Vorlesung an der Universität Frankfurt im Sommersemester:
Heimat
Die Vorlesung mit diesem schlichten Titel bot Einblicke in eine deutsche Begriffskarriere. "Heimat", einst Rechtstitel, avancierte im 19. Jahrhundert zum Objekt eines territorialen Imperativs ("Liebe deine Heimat"), wurde zunehmend emotionalisiert sowie politisch instrumentalisiert und mißbraucht. Und dann doch - ab Mitte des 20. Jahrhunderts, im sentimentalen Heimatfilm - wieder auf unschuldig geschminkt. In den 1970er Jahren indes wurde in der Kulturanthropologie ein "kritischer" Heimatbegriff zur Diskussion gestellt - dies auch im Kontext einer demokratischen Partizipation an der Umweltgestaltung. Heute kennzeichnet die Re-Romantisierung von Heimatbildern (Heimat-Hype der Medien, Wohlfühlmagazine) die Situation.
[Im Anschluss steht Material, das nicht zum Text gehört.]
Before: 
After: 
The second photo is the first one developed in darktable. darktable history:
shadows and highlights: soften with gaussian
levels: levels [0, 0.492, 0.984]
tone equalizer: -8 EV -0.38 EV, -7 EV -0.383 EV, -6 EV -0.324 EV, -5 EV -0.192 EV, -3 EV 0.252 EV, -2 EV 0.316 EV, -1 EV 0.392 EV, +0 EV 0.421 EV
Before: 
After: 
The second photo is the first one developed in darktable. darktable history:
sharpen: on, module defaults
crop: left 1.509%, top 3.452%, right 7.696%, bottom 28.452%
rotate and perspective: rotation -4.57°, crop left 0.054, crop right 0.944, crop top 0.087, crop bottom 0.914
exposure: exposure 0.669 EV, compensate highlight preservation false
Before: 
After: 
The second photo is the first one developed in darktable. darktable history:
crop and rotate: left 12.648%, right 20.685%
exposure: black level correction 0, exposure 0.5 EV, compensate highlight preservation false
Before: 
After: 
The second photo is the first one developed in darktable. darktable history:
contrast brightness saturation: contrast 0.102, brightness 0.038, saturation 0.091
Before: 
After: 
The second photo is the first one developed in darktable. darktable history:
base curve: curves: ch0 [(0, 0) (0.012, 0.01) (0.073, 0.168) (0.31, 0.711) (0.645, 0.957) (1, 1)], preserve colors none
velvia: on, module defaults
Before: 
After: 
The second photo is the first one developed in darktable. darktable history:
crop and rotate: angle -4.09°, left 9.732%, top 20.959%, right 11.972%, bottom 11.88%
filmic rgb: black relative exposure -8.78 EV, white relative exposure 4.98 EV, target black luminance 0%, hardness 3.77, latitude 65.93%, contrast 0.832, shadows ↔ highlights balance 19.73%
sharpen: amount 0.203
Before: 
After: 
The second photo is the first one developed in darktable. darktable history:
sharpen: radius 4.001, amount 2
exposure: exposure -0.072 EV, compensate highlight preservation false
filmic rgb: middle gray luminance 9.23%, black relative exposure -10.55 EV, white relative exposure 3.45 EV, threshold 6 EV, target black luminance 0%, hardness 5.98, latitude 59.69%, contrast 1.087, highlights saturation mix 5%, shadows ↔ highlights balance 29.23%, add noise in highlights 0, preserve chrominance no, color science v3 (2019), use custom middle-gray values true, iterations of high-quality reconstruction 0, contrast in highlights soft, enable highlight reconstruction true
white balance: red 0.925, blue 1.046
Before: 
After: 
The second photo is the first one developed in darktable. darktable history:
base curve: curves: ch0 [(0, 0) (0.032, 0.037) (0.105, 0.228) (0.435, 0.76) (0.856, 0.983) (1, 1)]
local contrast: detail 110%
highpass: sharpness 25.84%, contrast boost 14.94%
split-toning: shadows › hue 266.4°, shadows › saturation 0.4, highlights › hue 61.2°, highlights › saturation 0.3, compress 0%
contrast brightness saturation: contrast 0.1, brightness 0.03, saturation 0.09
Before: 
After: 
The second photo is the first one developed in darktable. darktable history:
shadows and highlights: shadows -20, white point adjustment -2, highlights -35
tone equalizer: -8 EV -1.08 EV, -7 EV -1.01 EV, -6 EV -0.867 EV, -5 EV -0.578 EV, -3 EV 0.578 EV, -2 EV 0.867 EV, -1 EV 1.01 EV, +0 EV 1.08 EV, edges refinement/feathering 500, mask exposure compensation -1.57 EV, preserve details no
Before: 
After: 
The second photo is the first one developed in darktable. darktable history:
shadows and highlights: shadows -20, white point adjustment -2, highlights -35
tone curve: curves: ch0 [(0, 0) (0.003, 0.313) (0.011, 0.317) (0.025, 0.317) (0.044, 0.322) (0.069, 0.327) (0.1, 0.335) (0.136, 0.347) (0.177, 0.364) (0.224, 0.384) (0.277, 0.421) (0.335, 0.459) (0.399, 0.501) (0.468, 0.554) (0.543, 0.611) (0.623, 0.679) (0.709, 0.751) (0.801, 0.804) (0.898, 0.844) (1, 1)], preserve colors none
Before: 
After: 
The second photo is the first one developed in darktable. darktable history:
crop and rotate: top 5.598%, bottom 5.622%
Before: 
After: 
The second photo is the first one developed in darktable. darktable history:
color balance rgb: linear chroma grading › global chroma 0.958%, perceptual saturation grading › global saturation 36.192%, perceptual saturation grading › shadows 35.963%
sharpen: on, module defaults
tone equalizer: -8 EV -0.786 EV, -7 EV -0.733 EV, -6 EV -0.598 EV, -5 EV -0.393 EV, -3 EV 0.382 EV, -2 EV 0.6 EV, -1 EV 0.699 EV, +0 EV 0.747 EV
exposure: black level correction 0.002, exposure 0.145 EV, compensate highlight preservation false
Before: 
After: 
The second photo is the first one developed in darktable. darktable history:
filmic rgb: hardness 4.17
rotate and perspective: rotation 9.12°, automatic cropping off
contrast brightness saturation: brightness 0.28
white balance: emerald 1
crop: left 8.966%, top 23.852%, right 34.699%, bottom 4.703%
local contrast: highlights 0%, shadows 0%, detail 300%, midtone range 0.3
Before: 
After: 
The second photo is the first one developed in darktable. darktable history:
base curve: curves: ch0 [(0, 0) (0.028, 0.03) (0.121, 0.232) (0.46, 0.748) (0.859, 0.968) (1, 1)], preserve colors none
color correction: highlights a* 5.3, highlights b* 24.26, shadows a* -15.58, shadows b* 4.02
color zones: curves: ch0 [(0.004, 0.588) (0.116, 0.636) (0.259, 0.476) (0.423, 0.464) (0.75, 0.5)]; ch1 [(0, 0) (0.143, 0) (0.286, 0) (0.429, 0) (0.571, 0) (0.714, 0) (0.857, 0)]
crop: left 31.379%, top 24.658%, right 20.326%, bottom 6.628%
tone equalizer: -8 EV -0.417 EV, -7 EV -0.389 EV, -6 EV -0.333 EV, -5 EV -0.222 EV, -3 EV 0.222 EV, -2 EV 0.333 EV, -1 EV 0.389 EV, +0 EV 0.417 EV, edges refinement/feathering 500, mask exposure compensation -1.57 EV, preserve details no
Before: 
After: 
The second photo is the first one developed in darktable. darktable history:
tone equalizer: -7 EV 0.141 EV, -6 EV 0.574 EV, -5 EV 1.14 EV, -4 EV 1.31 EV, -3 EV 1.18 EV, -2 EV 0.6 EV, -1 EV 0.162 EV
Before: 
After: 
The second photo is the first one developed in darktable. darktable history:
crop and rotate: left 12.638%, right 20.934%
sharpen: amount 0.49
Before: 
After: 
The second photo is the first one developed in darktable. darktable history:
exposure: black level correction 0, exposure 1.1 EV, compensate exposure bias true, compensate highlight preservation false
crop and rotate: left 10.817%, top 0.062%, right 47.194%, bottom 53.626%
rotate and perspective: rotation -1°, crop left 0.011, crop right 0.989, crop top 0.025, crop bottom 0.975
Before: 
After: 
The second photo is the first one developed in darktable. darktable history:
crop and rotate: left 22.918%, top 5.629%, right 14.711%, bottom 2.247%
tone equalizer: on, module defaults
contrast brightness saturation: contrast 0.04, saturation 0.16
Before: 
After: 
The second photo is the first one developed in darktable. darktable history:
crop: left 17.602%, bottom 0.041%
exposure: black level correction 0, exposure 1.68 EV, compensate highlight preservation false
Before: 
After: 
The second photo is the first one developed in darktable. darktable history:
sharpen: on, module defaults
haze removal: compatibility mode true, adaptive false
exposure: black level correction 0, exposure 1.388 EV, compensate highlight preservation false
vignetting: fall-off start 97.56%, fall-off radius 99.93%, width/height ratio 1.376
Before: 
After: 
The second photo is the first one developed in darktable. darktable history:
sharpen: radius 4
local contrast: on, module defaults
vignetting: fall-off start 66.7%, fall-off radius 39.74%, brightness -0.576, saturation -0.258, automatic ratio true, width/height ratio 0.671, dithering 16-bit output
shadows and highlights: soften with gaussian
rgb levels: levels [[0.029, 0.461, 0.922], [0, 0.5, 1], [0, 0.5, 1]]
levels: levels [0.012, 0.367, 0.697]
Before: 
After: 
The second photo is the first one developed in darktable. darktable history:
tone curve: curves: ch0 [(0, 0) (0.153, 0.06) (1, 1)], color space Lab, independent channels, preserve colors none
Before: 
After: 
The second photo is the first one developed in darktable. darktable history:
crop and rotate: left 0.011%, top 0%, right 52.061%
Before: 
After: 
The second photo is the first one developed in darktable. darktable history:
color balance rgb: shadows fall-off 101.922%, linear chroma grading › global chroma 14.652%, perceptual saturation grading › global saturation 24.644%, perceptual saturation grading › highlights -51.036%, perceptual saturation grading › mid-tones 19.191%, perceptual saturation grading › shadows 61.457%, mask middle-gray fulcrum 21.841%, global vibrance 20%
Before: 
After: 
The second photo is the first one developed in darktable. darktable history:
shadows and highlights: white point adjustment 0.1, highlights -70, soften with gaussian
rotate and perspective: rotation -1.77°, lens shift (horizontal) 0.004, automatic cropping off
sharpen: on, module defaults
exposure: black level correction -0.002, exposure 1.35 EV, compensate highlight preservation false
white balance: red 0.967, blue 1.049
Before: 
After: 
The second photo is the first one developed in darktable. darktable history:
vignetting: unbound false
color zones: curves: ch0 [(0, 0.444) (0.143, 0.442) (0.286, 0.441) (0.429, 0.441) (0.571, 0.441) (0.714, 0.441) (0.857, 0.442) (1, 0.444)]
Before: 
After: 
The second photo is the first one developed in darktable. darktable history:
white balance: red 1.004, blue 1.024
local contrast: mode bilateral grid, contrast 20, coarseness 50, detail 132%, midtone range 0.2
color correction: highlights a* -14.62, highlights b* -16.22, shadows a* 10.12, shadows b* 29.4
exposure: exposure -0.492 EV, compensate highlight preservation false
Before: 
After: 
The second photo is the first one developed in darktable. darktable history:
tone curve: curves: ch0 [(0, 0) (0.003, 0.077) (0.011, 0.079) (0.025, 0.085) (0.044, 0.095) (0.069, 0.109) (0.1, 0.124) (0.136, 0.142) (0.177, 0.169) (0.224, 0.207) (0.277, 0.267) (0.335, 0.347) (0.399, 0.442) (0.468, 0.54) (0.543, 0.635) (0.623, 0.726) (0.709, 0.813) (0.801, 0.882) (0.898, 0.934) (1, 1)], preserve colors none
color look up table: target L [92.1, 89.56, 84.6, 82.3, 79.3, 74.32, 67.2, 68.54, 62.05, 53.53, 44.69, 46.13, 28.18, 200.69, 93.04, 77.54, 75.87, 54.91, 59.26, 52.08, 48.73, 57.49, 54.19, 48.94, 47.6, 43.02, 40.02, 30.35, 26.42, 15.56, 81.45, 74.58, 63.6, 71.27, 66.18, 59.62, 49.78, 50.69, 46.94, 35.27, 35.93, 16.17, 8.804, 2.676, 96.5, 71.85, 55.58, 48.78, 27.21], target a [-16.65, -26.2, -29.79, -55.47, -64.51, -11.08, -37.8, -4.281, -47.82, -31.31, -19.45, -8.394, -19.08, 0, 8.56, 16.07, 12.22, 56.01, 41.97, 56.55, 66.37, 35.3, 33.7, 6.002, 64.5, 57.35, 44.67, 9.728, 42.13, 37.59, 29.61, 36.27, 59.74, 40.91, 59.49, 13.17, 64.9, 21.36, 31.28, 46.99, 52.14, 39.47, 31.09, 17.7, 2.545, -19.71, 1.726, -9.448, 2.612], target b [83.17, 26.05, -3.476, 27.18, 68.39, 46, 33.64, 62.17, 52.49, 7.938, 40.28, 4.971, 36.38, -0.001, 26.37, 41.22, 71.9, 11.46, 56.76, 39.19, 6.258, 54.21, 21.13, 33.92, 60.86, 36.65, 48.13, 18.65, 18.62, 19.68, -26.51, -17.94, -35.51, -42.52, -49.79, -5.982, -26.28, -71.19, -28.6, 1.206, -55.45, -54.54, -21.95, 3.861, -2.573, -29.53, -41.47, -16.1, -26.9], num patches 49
Die Vorlesung begann mit einem aktuellen Beispiel, einer Parade von 13 regionalen Titelbildern des "Spiegel" vom 2. April 2012. Dabei gab es - gleichzeitig - für Leser in Frankfurt ein anderes Cover als für die in München, Hamburg oder Berlin. Funktionsästhetisch gehörten alle Bildmotive zur Nationalikonografie, d.h.: es handelte sich um Stereotypen die man einem deutschen Publikum nicht erklären mußte. Die Titelbilder annoncierten die These des Magazins, daß die Vorstellung von "Heimat" traditionell regionalisiert ist. Ferner, daß "Region" ein ebenso plausibles wie relevantes Orientierungskriterium für Leser darstellt. Und: daß "Heimat" interpersonal heterogen ist. Editorisch also ein Kniff des Nachrichtenmagazins, Käufer aus einer jeweiligen Region mit Bildern ihrer Nähe zu gewinnen. Kulturanthropologisch gedacht ein Spiel mit Wir-Mentalitäten und Ich-Identitäten. Das Klischee "Deutschland" enthält offenbar nach wie vor eine Vielfalt an Heimaten. Weil für jeden im Hörsaal H3 eine eigene Vorstellung von Heimat anzunehmen war, sollte für die Vorlesung Distanz je zur "persönlichen" "Füllung" des Heimatbegriffs entwickelt werden. Eine Möglichkeit, Heimat von den Hörern wegzurücken und das Thema auf einer abstrakten Ebene zu betrachten war, das gedachte Wort "Heimat" in Anführungszeichen zu sprechen.
Die Vorlesung fand im Rahmen der Universität des 3. Lebensalters (U3L) statt, war jedoch keineswegs auf diesen Hörerkreis beschränkt.